§ Exercise brief: Do any lines in the data below contain "hold"? If so, copy every one of them.

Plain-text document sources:
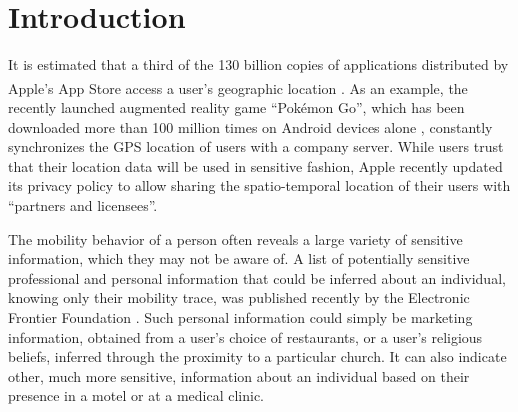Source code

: 
\chapter[Introduction]{Introduction}

It is estimated that a third of the 130 billion copies of applications distributed by Apple's App Store\textsuperscript{\textregistered} access a user's geographic location \cite{appledownloads,appslocation}. As an example, the recently launched augmented reality game ``Pok\'emon Go'', which has been downloaded more than 100 million times on Android devices alone \cite{pokemongo}, constantly synchronizes the GPS location of users with a company server. While users trust that their location data will be used in sensitive fashion, Apple\textregistered{} recently updated its privacy policy to allow sharing the spatio-temporal location of their users with ``partners and licensees''\cite{appleprivacy}.

The mobility behavior of a person often reveals a large variety of sensitive information, which they may not be aware of.
A list of potentially sensitive professional and personal information that could be inferred about an individual, knowing only their mobility trace, was published recently by the Electronic Frontier Foundation \cite{Blumberg2009}. Such personal information could simply be marketing information, obtained from a user's choice of restaurants, or a user's religious beliefs, inferred through the proximity to a particular church. It can also indicate other, much more sensitive, information about an individual based on their presence in a motel or at a medical clinic.

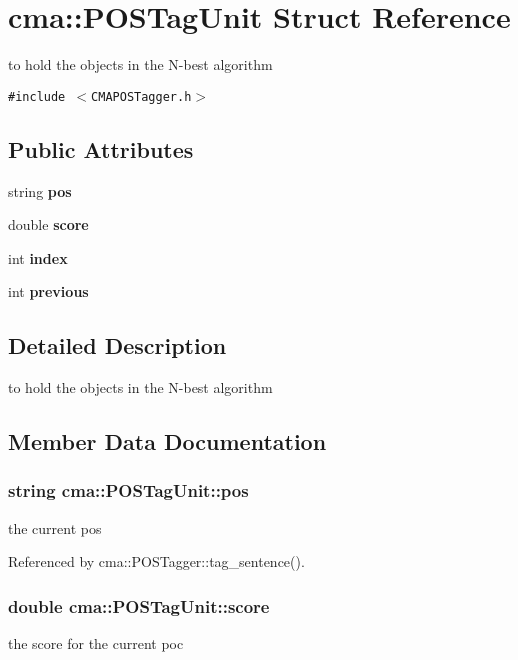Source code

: \section{cma::POSTagUnit Struct Reference}
\label{structcma_1_1POSTagUnit}
to hold the objects in the N-best algorithm  


{\tt \#include $<$CMAPOSTagger.h$>$}

\subsection*{Public Attributes}
\begin{CompactItemize}
\item 
string {\bf pos}
\item 
double {\bf score}
\item 
int {\bf index}
\item 
int {\bf previous}
\end{CompactItemize}


\subsection{Detailed Description}
to hold the objects in the N-best algorithm 

\subsection{Member Data Documentation}
\subsubsection{\setlength{\rightskip}{0pt plus 5cm}string {\bf cma::POSTagUnit::pos}}\label{structcma_1_1POSTagUnit_695dce4497a36b42431d5506fdccf30e}


the current pos 

Referenced by cma::POSTagger::tag\_\-sentence().
\subsubsection{\setlength{\rightskip}{0pt plus 5cm}double {\bf cma::POSTagUnit::score}}\label{structcma_1_1POSTagUnit_8256b2cd6fab35e40cc1bc2dd3b39ce2}


the score for the current poc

§ Solution to this exercise:
to hold the objects in the N-best algorithm  
to hold the objects in the N-best algorithm 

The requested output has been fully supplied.